start PASSAGE
April 9, 2010 11:04 PM   Subscribe

Canada was another country before it was born. In the fire of the battle of Vimy Ridge, people who were born in Canada, or who came to Canada, came together, as Canadians, in one of the defining battles of the the First World War. This is the 93rd anniversary of the greatest unifying event in Canadian history.
posted by Dipsomaniac (32 comments total) 7 users marked this as a favorite

 


Some quite moving words from Her Majesty the Queen, The End of an Era.
posted by boubelium at 11:16 PM on April 9, 2010


Today, Canada, you become a man.
posted by regicide is good for you at 11:28 PM on April 9, 2010 [2 favorites]


Because you killed a bunch of other men
posted by regicide is good for you at 11:29 PM on April 9, 2010 [1 favorite]


Hey regicide, valour doesn't have to mean killing. Courage doesn't have to be slaughter.

Denigrating what brought a nation together doesn't make you cooler.
posted by Dipsomaniac at 11:33 PM on April 9, 2010 [2 favorites]


Pierre Berton's book Vimy is an excellent book on the battle and the history surrounding it.
posted by fatbird at 11:40 PM on April 9, 2010


This has been making the radio news cycle locally pretty heavily when it's not normally much of an event. 93rd struck me as a weird anniversary to generate such interest but I imagine it's because there finally aren't any Great War veterans left.
posted by Mitheral at 12:08 AM on April 10, 2010


I'm an American (not the best one), my wife is Canadian (the best one). Thank You Canada.
posted by vapidave at 12:09 AM on April 10, 2010


Hey regicide, valour doesn't have to mean killing. Courage doesn't have to be slaughter.

Right. In fact I'm pretty sure they are never those things.

Denigrating what brought a nation together doesn't make you cooler.

I'm not denigrating "what brought a nation together," I'm denigrating the idea that participation in possibly the greatest collective mistake in the history of the species is any sort of thing I should be identifying my country with.
posted by regicide is good for you at 12:43 AM on April 10, 2010 [5 favorites]


Is that how nations are forged?

You spend your life being told that the country became a nation at Vimy Ridge. Problem is, for the memorials and the textbooks and the commemorations, Vimy hardly occupies a place in the Canadian psyche. It's a famous battle that you're supposed to care about, but for all the official piety, precious few seem to. I have no doubt that it was significant, but significant in the formation of a nation that's since evolved past the point of recognition. In Flanders Fields still has resonance as a national icon from the era, but not Vimy. Why?
end PASSAGE
start EXTRACTED ENTRIES
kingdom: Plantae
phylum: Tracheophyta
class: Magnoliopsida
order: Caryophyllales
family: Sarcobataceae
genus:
end EXTRACTED ENTRIES
■ WRITTEN TASKS
A: In the Vimy Ridge discussion, one commenter found it odd that a 93rd anniversary drew so much attention on local radio news. What explanation does that commenter give for the interest?
B: In the Vimy Ridge discussion, rewrite the stretch from "posted by vapidave" through "nations are forged?", putting "bloodshed" in place of "slaughter".
C: Which book does the Vimy Ridge discussion recommend on the battle and the history surrounding it?

■ SOLUTIONS BY TASK
A: The commenter guesses that the anniversary drew so much interest because there are finally no Great War veterans left.

B:
posted by vapidave at 12:09 AM on April 10, 2010


Hey regicide, valour doesn't have to mean killing. Courage doesn't have to be bloodshed.

Right. In fact I'm pretty sure they are never those things.

Denigrating what brought a nation together doesn't make you cooler.

I'm not denigrating "what brought a nation together," I'm denigrating the idea that participation in possibly the greatest collective mistake in the history of the species is any sort of thing I should be identifying my country with.
posted by regicide is good for you at 12:43 AM on April 10, 2010 [5 favorites]


Is that how nations are forged?

C: Pierre Berton's book Vimy.